For decades, government space agencies such as NASA, Roscosmos, ESA, and many others were funded by their respective national governments. These agencies were responsible for the race to space and landing a man on the moon. They are responsible for engineering marvels like the International Space Station, for landing rovers on Mars, and for flying spacecraft past distant planets. However, government space agencies are quickly being replaced by the private sector when it comes to innovations in aerospace technology.
Since the early 2000s, dozens of private spaceflight companies have emerged with the goal of making space flight more efficient and more frequent. However, these organizations may have a more negative impact in the long run. Agencies like NASA are funded by the nation’s government with taxpayer money. This source of budget allows an approach to spaceflight that is not too concerned about funding. However, the governmental budget allocated to a given project is frequently tight, causing potentially serious hurdles in the planning, construction, and execution of missions.
Private spaceflight companies, however, are not granted sums of money to use however they wish – they must find other ways to finance their flights, and these strategies get quite creative. Companies like Blue Origin and Virgin Galactic offer flights to tourists looking to enjoy the wonder of zero-g and view the Earth from above, if only for a few minutes. Tickets to space cost anywhere from $450,000 into the millions, proving the tactic’s profitability, according to a Los Angeles Times article.
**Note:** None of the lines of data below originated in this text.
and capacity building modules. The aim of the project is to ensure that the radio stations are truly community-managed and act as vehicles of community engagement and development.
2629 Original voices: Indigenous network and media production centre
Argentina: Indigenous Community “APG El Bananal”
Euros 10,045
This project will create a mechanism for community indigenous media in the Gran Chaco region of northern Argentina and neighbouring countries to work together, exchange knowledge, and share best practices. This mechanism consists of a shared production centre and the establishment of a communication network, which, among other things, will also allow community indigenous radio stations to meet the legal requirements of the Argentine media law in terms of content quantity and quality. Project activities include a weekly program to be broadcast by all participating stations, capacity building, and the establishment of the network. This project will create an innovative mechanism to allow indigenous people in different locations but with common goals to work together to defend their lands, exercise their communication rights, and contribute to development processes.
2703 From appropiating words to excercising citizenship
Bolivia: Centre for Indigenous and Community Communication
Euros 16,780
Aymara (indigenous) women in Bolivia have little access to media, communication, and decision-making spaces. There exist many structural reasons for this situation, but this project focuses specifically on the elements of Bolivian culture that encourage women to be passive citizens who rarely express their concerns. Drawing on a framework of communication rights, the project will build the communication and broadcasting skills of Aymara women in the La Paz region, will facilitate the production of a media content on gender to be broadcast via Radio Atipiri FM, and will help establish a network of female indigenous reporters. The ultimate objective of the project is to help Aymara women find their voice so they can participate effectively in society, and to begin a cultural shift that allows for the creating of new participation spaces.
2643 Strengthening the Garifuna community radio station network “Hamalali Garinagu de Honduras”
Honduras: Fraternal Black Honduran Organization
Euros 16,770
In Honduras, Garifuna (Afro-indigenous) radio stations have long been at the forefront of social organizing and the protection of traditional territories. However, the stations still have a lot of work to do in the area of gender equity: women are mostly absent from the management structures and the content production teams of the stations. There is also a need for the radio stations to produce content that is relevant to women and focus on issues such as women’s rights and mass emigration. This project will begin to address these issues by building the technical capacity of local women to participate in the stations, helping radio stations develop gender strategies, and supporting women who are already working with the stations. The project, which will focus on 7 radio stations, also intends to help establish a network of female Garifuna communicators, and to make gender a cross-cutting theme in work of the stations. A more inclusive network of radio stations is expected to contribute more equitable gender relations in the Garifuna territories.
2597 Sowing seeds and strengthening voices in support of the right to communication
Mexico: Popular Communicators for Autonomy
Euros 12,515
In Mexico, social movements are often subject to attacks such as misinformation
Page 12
But spaceflight is dangerous – it always has been. Just last year, a Blue Origin rocket carrying scientific payloads caught fire mid-flight, prompting activation of the launch escape system. While the mission was unmanned and the capsule was recovered undamaged and intact, the incident serves as a reminder that the possibility of a fatal accident is a very real one.
Some other spaceflight companies are financed through sister businesses, oftentimes functioning in a symbiotic sort of relationship. Elon Musk’s Starlink internet-providing company launches its satellites aboard SpaceX Falcon 9 rockets – meaning the expense of the launches will repay itself in the form of subscriptions to the service. But with dozens of Starlink launches every year, each one containing up to and over 50 satellites, space in Low Earth Orbit is quickly becoming crowded with satellite constellations like Starlink or OneWeb, with prospects like Amazon’s Project Kuiper to join the mayhem in the coming years. This traffic-jamming of space, called Kessler Syndrome, is becoming a dangerous issue, yet another roadblock in the face of space exploration.
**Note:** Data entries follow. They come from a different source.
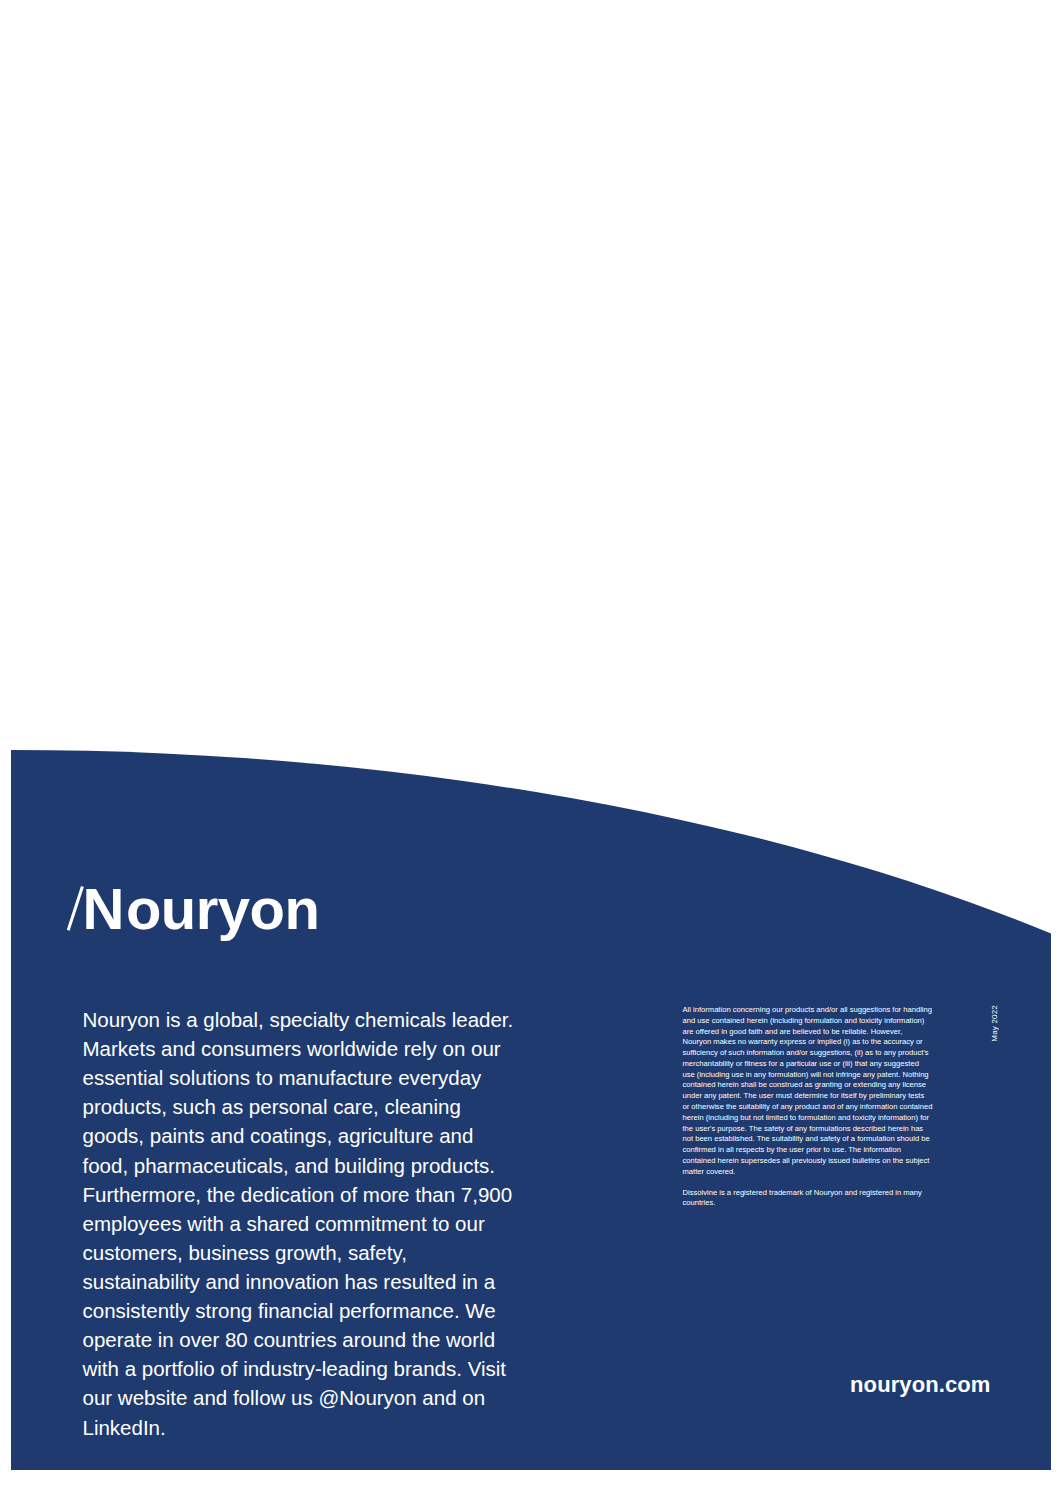Nouryon
Nouryon is a global, specialty chemicals leader. Markets and consumers worldwide rely on our essential solutions to manufacture everyday products, such as personal care, cleaning goods, paints and coatings, agriculture and food, pharmaceuticals, and building products. Furthermore, the dedication of more than 7,900 employees with a shared commitment to our customers, business growth, safety, sustainability and innovation has resulted in a consistently strong financial performance. We operate in over 80 countries around the world with a portfolio of industry-leading brands. Visit our website and follow us @Nouryon and on LinkedIn.
All information concerning our products and/or all suggestions for handling and use contained herein (including formulation and toxicity information) are offered in good faith and are believed to be reliable. However, Nouryon makes no warranty express or implied (i) as to the accuracy or sufficiency of such information and/or suggestions, (ii) as to any product's merchantability or fitness for a particular use or (iii) that any suggested use (including use in any formulation) will not infringe any patent. Nothing contained herein shall be construed as granting or extending any license under any patent. The user must determine for itself by preliminary tests or otherwise the suitability of any product and of any information contained herein (including but not limited to formulation and toxicity information) for the user's purpose. The safety of any formulations described herein has not been established. The suitability and safety of a formulation should be confirmed in all respects by the user prior to use. The information contained herein supersedes all previously issued bulletins on the subject matter covered.
Dissolvine is a registered trademark of Nouryon and registered in many countries.
May 2022
nouryon.com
But it isn’t all bad news. SpaceX offers frequent missions to space, containing several satellites in only one launch. These ‘rideshare’ missions, as SpaceX calls them, enable easy access to space for research institutions, universities, and other groups that would be otherwise unable to place their payload in orbit. Launches start at $275,000 for a 50-kilogram payload into orbit, according to their website.
Not only does SpaceX offer space access to the public, but also to bodies like NASA. Several of the business’s contracts with the administration include those to resupply and deliver crew to the ISS, as well as to provide the landing system for the upcoming Artemis moon missions. This landing system, an adaptation of the wildly ambitious Starship vehicle, serves another point about the industry – despite the struggles for budget, when the funding is plentiful, development can progress at a rapid pace, rivaling government agencies.
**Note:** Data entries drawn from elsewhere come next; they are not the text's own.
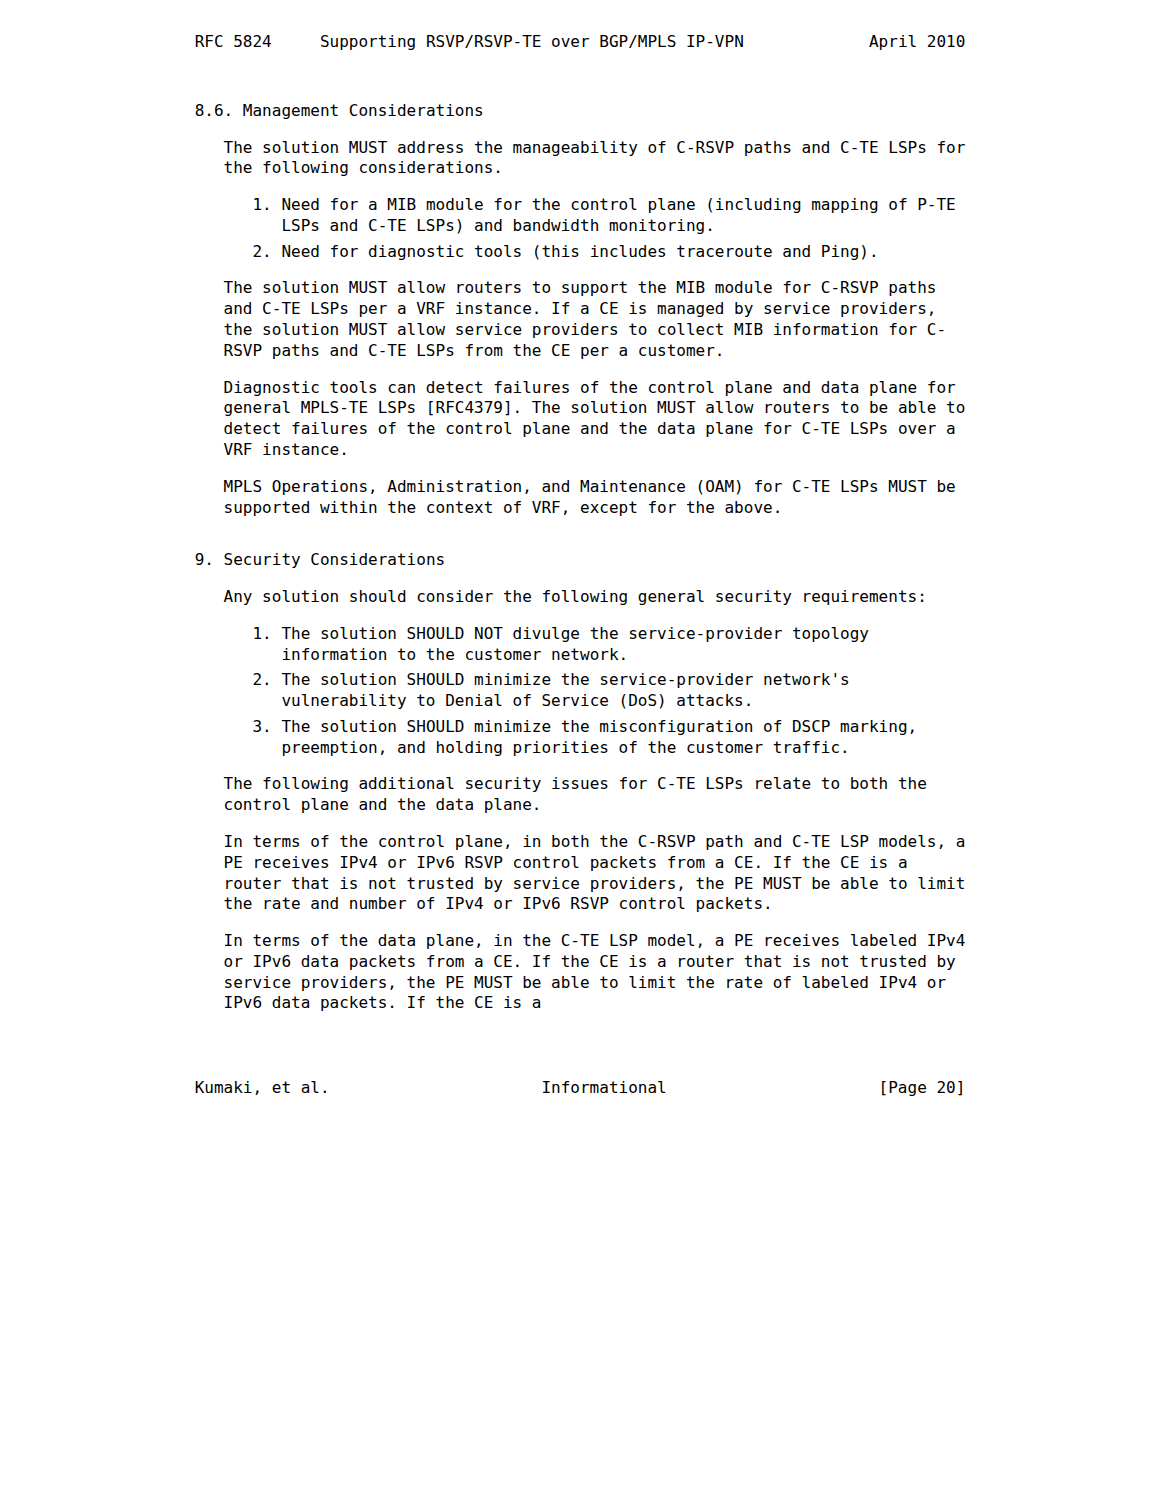RFC 5824 Supporting RSVP/RSVP-TE over BGP/MPLS IP-VPN
April 2010
8.6. Management Considerations
The solution MUST address the manageability of C-RSVP paths and C-TE LSPs for the following considerations.
1. Need for a MIB module for the control plane (including mapping of P-TE LSPs and C-TE LSPs) and bandwidth monitoring.
2. Need for diagnostic tools (this includes traceroute and Ping).
The solution MUST allow routers to support the MIB module for C-RSVP paths and C-TE LSPs per a VRF instance. If a CE is managed by service providers, the solution MUST allow service providers to collect MIB information for C-RSVP paths and C-TE LSPs from the CE per a customer.
Diagnostic tools can detect failures of the control plane and data plane for general MPLS-TE LSPs [RFC4379]. The solution MUST allow routers to be able to detect failures of the control plane and the data plane for C-TE LSPs over a VRF instance.
MPLS Operations, Administration, and Maintenance (OAM) for C-TE LSPs MUST be supported within the context of VRF, except for the above.
9. Security Considerations
Any solution should consider the following general security requirements:
1. The solution SHOULD NOT divulge the service-provider topology information to the customer network.
2. The solution SHOULD minimize the service-provider network's vulnerability to Denial of Service (DoS) attacks.
3. The solution SHOULD minimize the misconfiguration of DSCP marking, preemption, and holding priorities of the customer traffic.
The following additional security issues for C-TE LSPs relate to both the control plane and the data plane.
In terms of the control plane, in both the C-RSVP path and C-TE LSP models, a PE receives IPv4 or IPv6 RSVP control packets from a CE. If the CE is a router that is not trusted by service providers, the PE MUST be able to limit the rate and number of IPv4 or IPv6 RSVP control packets.
In terms of the data plane, in the C-TE LSP model, a PE receives labeled IPv4 or IPv6 data packets from a CE. If the CE is a router that is not trusted by service providers, the PE MUST be able to limit the rate of labeled IPv4 or IPv6 data packets. If the CE is a
Kumaki, et al.
Informational
[Page 20]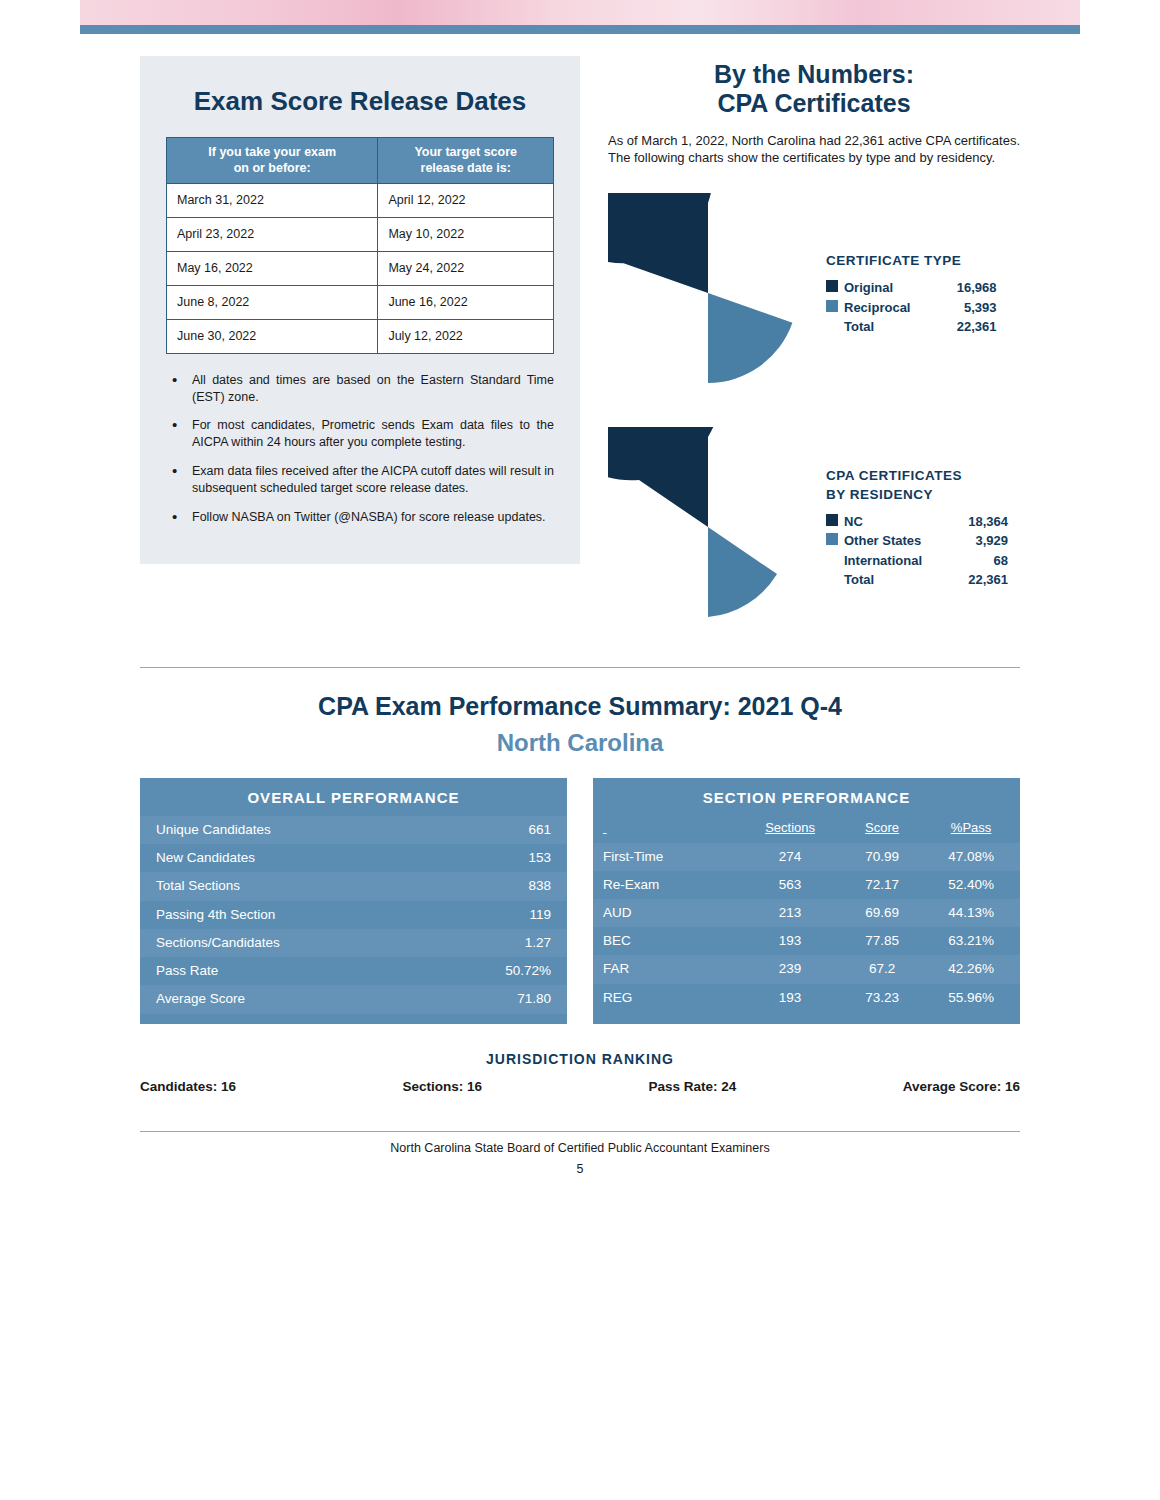Exam Score Release Dates
| If you take your exam on or before: | Your target score release date is: |
| --- | --- |
| March 31, 2022 | April 12, 2022 |
| April 23, 2022 | May 10, 2022 |
| May 16, 2022 | May 24, 2022 |
| June 8, 2022 | June 16, 2022 |
| June 30, 2022 | July 12, 2022 |
All dates and times are based on the Eastern Standard Time (EST) zone.
For most candidates, Prometric sends Exam data files to the AICPA within 24 hours after you complete testing.
Exam data files received after the AICPA cutoff dates will result in subsequent scheduled target score release dates.
Follow NASBA on Twitter (@NASBA) for score release updates.
By the Numbers:
CPA Certificates
As of March 1, 2022, North Carolina had 22,361 active CPA certificates. The following charts show the certificates by type and by residency.
24% 76%
CERTIFICATE TYPE
| | Original | 16,968 |
| | Reciprocal | 5,393 |
| | Total | 22,361 |
18% 82%
CPA CERTIFICATES
BY RESIDENCY
| | NC | 18,364 |
| | Other States | 3,929 |
| | International | 68 |
| | Total | 22,361 |
CPA Exam Performance Summary: 2021 Q-4
North Carolina
OVERALL PERFORMANCE
| Unique Candidates | 661 |
| New Candidates | 153 |
| Total Sections | 838 |
| Passing 4th Section | 119 |
| Sections/Candidates | 1.27 |
| Pass Rate | 50.72% |
| Average Score | 71.80 |
SECTION PERFORMANCE
| | Sections | Score | %Pass |
| --- | --- | --- | --- |
| First-Time | 274 | 70.99 | 47.08% |
| Re-Exam | 563 | 72.17 | 52.40% |
| AUD | 213 | 69.69 | 44.13% |
| BEC | 193 | 77.85 | 63.21% |
| FAR | 239 | 67.2 | 42.26% |
| REG | 193 | 73.23 | 55.96% |
JURISDICTION RANKING
Candidates: 16 Sections: 16 Pass Rate: 24 Average Score: 16
North Carolina State Board of Certified Public Accountant Examiners
5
SpaceX’s starship launched its very first prototype in July of 2019. Just under three short years later, in April of 2023, they launched their first full-scale vehicle on an orbital attempt, a development speed rivaling that of even the automotive industry in its heyday. With plans for another attempt this fall, the rapid development cadence is an obvious benefit of the industry, and most other companies are attempting to develop similarly groundbreaking technologies just to keep up. The billionaires are ushering in a new space age, a sign that private spaceflight may be the next golden era of exploration.